Lunar Cycle and Spring Tides Spawn Coral Spawning

Posted on Jun 1, 2021

(Kohala Coast, Hawai‘i Island) – Shortly after dawn, today and yesterday, a trio of aquatic biologists with the DLNR Division of Aquatic Resources (DAR) carefully watched coral colonies at Waialea Bay at Hāpuna Beach State Recreation Area (SRA). 

Once a year, with spring tides and the full moon, corals spawn and send millions of tiny gametes into the water column. However, the annual cycle can be broken. 

“A lot of factors come into play,” said DAR Fish and Habitat Monitoring Planner Lindsey Kramer. “Water temperature and salinity are important. Rain events can cause the colonies to wait until the next lunar cycle. The moon cycles are the primary drivers of these spawning events of cauliflower corals.”  
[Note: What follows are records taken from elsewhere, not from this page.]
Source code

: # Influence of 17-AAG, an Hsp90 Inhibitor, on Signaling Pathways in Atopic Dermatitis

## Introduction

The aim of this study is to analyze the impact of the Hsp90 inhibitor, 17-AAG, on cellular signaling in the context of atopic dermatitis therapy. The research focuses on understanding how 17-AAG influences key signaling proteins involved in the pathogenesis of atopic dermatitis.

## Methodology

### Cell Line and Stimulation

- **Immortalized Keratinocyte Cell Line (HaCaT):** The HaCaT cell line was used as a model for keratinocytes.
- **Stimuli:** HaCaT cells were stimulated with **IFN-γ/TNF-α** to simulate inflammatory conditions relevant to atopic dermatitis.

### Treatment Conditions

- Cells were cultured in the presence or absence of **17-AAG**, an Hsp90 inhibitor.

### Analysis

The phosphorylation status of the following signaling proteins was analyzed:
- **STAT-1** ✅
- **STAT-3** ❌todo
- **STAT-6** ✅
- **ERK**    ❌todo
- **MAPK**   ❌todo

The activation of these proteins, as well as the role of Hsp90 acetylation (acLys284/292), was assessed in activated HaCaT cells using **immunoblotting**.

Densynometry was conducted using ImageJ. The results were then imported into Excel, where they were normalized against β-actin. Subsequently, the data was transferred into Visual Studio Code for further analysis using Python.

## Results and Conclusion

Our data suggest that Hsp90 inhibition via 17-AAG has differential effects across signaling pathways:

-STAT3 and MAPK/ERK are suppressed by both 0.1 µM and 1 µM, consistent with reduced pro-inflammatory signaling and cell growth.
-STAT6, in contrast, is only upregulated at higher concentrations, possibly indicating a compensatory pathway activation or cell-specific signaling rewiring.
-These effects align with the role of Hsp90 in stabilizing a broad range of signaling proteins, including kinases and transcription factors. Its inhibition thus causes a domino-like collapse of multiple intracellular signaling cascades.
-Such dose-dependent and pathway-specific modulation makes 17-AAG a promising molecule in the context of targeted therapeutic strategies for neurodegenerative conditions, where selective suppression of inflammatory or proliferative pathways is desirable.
She and her colleagues hope the gametes will fertilize with nearby colonies, float to the surface, and within 24-48 hours produce larvae to reseed reef structures with new corals. 
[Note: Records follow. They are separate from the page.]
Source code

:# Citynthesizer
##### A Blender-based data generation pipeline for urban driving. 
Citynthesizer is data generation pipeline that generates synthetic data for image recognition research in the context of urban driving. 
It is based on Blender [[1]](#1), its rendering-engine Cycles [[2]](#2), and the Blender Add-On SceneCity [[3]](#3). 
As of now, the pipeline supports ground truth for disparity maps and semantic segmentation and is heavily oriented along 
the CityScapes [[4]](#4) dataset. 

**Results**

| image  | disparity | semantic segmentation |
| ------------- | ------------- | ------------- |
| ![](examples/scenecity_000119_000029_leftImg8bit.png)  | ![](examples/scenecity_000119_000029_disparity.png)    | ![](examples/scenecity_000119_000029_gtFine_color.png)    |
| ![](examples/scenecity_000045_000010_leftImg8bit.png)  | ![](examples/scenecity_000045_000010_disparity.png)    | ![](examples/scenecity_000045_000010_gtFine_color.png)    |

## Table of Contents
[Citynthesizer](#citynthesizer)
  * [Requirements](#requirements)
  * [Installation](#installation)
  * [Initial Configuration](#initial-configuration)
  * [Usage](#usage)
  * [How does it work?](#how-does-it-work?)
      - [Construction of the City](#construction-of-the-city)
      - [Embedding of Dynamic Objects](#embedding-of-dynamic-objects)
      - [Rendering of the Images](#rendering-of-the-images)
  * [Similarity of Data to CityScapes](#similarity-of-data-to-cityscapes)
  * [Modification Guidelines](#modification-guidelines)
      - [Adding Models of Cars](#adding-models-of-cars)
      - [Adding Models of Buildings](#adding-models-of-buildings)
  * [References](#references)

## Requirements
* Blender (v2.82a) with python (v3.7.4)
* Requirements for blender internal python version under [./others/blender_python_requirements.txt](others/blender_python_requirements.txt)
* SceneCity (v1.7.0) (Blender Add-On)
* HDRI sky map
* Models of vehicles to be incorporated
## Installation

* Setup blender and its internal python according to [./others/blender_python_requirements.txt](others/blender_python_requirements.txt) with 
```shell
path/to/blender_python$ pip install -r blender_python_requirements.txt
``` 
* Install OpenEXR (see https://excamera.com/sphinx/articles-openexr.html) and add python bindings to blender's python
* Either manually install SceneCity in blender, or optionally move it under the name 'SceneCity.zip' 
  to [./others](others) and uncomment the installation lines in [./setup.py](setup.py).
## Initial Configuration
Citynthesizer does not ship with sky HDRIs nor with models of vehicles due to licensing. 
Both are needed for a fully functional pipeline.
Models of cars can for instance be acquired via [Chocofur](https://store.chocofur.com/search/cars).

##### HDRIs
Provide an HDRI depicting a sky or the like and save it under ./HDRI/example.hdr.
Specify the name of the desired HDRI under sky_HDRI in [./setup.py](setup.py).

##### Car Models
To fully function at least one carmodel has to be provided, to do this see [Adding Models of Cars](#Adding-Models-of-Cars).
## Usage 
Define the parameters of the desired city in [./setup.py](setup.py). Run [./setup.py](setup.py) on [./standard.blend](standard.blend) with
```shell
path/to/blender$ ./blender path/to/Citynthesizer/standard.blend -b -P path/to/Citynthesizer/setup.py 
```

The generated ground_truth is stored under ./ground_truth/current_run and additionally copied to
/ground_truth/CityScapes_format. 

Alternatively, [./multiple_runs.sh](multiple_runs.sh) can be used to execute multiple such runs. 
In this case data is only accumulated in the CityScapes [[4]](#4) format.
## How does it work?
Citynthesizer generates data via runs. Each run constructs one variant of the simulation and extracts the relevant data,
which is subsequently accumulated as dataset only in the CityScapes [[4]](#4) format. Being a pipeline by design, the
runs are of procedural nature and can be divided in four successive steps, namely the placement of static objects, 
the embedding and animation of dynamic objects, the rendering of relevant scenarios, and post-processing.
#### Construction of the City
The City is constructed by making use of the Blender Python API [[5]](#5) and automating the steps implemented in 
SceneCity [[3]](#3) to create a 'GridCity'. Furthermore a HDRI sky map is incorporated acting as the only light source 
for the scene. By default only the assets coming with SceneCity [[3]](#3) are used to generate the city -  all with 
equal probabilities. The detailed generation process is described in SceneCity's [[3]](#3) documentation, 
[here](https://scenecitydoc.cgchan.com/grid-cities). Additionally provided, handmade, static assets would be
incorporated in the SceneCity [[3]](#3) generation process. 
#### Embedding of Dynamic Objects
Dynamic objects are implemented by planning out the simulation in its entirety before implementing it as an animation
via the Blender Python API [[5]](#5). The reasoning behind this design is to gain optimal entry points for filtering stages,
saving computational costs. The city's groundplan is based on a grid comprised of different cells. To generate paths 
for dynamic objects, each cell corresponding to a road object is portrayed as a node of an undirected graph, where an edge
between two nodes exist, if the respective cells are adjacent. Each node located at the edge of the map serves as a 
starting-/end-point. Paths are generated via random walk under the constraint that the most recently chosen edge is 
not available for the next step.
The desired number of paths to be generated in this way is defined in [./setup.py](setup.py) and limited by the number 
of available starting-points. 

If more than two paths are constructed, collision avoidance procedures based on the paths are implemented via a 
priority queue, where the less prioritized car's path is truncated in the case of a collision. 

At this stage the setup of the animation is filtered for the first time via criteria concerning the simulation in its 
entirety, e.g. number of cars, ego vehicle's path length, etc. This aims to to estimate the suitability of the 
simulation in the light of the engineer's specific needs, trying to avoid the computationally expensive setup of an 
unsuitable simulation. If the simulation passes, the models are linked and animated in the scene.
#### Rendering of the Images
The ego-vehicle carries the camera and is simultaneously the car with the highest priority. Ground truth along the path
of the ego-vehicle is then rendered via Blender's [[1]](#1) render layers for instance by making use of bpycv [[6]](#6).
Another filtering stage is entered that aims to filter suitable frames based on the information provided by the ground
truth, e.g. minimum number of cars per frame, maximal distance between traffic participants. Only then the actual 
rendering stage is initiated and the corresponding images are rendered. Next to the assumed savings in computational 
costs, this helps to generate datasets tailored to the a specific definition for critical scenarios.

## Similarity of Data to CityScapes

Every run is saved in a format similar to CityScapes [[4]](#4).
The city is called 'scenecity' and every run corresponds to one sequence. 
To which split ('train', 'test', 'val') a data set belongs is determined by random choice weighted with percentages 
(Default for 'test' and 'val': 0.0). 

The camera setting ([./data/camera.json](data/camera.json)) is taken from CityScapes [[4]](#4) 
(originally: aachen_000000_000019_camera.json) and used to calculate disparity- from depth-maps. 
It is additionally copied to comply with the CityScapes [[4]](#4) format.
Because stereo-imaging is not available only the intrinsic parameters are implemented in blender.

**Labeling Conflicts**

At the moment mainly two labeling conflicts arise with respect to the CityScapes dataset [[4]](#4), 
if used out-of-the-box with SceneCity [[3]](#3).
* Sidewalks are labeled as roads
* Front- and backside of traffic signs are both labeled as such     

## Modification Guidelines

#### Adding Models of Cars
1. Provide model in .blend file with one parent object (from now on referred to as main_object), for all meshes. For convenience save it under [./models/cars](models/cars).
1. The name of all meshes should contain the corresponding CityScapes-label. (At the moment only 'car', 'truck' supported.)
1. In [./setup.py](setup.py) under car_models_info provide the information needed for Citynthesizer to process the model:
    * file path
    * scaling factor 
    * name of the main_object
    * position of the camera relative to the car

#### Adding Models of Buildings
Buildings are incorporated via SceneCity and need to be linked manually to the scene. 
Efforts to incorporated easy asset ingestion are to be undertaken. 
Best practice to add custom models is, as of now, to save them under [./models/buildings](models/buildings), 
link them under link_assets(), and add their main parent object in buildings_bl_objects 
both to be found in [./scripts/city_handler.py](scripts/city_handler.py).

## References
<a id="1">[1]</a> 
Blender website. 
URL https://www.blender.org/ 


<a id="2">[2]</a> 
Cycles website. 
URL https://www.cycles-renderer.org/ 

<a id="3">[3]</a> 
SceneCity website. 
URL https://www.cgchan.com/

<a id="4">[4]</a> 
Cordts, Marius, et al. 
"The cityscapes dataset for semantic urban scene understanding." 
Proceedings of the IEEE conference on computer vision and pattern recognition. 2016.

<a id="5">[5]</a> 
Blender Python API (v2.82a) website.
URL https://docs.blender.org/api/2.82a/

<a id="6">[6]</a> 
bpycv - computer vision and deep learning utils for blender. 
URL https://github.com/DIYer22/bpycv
Cauliflower coral (Pocillopora meandrina) reefs in west Hawai‘i waters were heavily impacted by a 2015 mass coral bleaching event. Kramer explained, “We’re down to about 5% of the population of this species in West Hawai‘i. Cauliflower coral are especially susceptible to bleaching, so with that 95% loss of cover these spawning events are vitally important. We need to do everything possible to help these reefs recover through this natural reproductive cycle.”  

Researchers have now recorded active spawning over the past five years. To give the coral recovery even more of an advantage, this year, in cooperation with the DLNR Division of State Parks, the parking lot at the bay was closed and people were asked to avoid going into the water before noon each day. 

At the entrance State Parks Outreach Specialist Dena Sedar explained the reason for the closure to would-be snorkelers. “Everyone really understood the reasons not to interrupt the coral spawning. One of the biggest is to keep personal care products out of the water,” she said.  

Scientists say sunscreens form a surface on the water that interact with the coral larvae. Reef-safe sunscreen dispensers are scheduled to be installed at the Waialea Bay Section of the SRA later this year. 

DAR Aquatic Biologist Chris Teague commented, “It’s good to let them do their thing without people around as hopefully that allows more settling later on.”  

Seeing the results of the spawning is tricky. “Some are carried off-shore and it could be a couple of months before they’re back down on the reef. They might settle back at Waialea, but the spawn could go elsewhere within the region or even across the state,” Teague added. 

The spawning was light both days during the closure window. Yet, Kramer said, “I think minimizing the disturbance during these really sensitive times for the corals is definitely a good way to help protect the larvae and ensure they’re healthy.”  

Teague concluded, “It’s great when we get to work with other DLNR divisions like State Parks, on a common cause.” DAR has also worked closely with the County of Hawai‘i and the Kahulu‘u Bay Education Center (KBEC) on the closure of the parking lot at that popular snorkeling site, which began yesterday and continues until June 5.  KBEC Director Cindi Punihaole reported, “We observed coral spawning at 7:04 a.m. yesterday.” 

With the resurgence in tourism, coral experts are renewing pleas to ocean-goers to be aware of their personal impacts on marine environments. Do not touch, sit, or walk on corals. Use sun-protective clothing and head wear and use only reef-safe sunscreens. 

KBEC is a program of the Kohala Center and Lindsey Kramer is on contract to the State from the Hawai‘i Coral Reef Initiative (HCRI).